About $3 billion of the approximately $6 billion in federal aid received by the state under the US bailout has yet to be allocated. Lawmakers have until December 31, 2024 to appropriate these funds, and they must spend them by the end of 2026.

Mukherji said he has yet to discuss the proposal with Democratic leaders in either house, and while those officials haven’t fully embraced the repayment plan, they won’t. have not ruled out either.

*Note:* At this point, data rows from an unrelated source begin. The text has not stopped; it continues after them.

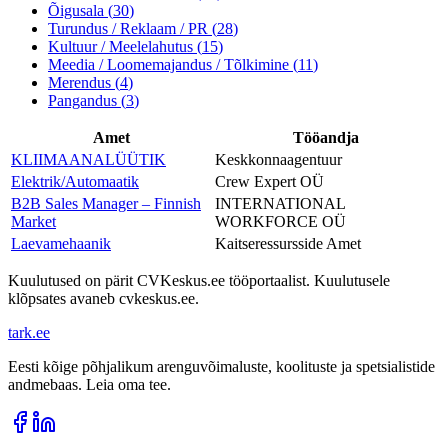
Õigusala
(
30
)
Turundus / Reklaam / PR
(
28
)
Kultuur / Meelelahutus
(
15
)
Meedia / Loomemajandus / Tõlkimine
(
11
)
Merendus
(
4
)
Pangandus
(
3
)
Amet
Tööandja
KLIIMAANALÜÜTIK
Keskkonnaagentuur
Elektrik/Automaatik
Crew Expert OÜ
B2B Sales Manager – Finnish
INTERNATIONAL
Market
WORKFORCE OÜ
Laevamehaanik
Kaitseressursside Amet
Kuulutused on pärit CVKeskus.ee tööportaalist. Kuulutusele
klõpsates avaneb cvkeskus.ee.
tark
.
ee
Eesti kõige põhjalikum arenguvõimaluste, koolituste ja spetsialistide
andmebaas. Leia oma tee.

“I am carefully considering proposals to the Assembly,” Assembly Speaker Craig Coughlin (D-Middlesex) said in a statement. “With a focus on affordability this legislative session and knowing that New Jerseyans face challenges, we are thoughtfully exploring a host of legislative solutions to control costs across the spectrum.”

Plans to tackle rising gas prices

Although their chances of success appear to be the best, Durr and Mukherji’s bills are not the only proposals for gas price relief.

Sen. Shirley Turner (D-Mercer) introduced a bill that would impose a 60-day gas tax exemption reducing New Jersey’s per-gallon rate from 42.4 cents to 14.5 cents, but this The measure appears to have stalled due to fears that a holiday would deplete the Transportation Trust Fund, which is funded by gas tax revenues and pays for transit projects and roadwork.

A separate proposal, backed by the New Jersey Gasoline and C-Store Association, to allow self-service at New Jersey gas stations is also in legislative limbo. Senate Speaker Nicholas Scutari (D-Union) said in March he opposed the bill, citing public support for the state’s full-service mandate and lack of evidence that allowing free -service would reduce gasoline prices.